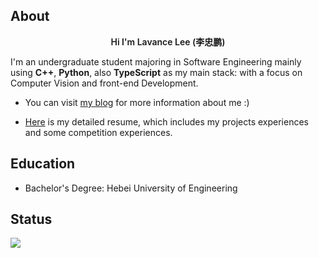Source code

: ## About

<p align="center" style="font-weight: 600;">
Hi I'm Lavance Lee (李忠鹏)
</p>

I'm an undergraduate student majoring in Software Engineering mainly using **C++**, **Python**, also **TypeScript** as my main stack: with a focus on Computer Vision and front-end Development.

+ You can visit [my blog](2jone.top) for more information about me :)

+ [Here](cv.2jone.top) is my detailed resume, which includes my projects experiences and some competition experiences.

## Education

+ Bachelor's Degree: Hebei University of Engineering 

## Status

<picture>
  <source
    srcset="https://github-readme-stats.vercel.app/api?username=lavanceeee&show_icons=true&theme=dark"
    media="(prefers-color-scheme: dark)"
  />
  <source
    srcset="https://github-readme-stats.vercel.app/api?username=lavanceeee&show_icons=true"
    media="(prefers-color-scheme: light), (prefers-color-scheme: no-preference)"
  />
  <img src="https://github-readme-stats.vercel.app/api?username=lavanceeee&show_icons=true" />
</picture>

• WHAT YOU SHOULD DO
Convert every entry's source text into a JSON list of strings, with one string per line and blank lines omitted. Leave the pictures out of the answer.

• SOLUTION TO THIS EXERCISE
[
  "Source code",
  ": ## About",
  "<p align=\"center\" style=\"font-weight: 600;\">",
  "Hi I'm Lavance Lee (李忠鹏)",
  "</p>",
  "I'm an undergraduate student majoring in Software Engineering mainly using **C++**, **Python**, also **TypeScript** as my main stack: with a focus on Computer Vision and front-end Development.",
  "+ You can visit [my blog](2jone.top) for more information about me :)",
  "+ [Here](cv.2jone.top) is my detailed resume, which includes my projects experiences and some competition experiences.",
  "## Education",
  "+ Bachelor's Degree: Hebei University of Engineering ",
  "## Status",
  "<picture>",
  "  <source",
  "    srcset=\"https://github-readme-stats.vercel.app/api?username=lavanceeee&show_icons=true&theme=dark\"",
  "    media=\"(prefers-color-scheme: dark)\"",
  "  />",
  "  <source",
  "    srcset=\"https://github-readme-stats.vercel.app/api?username=lavanceeee&show_icons=true\"",
  "    media=\"(prefers-color-scheme: light), (prefers-color-scheme: no-preference)\"",
  "  />",
  "  <img src=\"https://github-readme-stats.vercel.app/api?username=lavanceeee&show_icons=true\" />",
  "</picture>"
]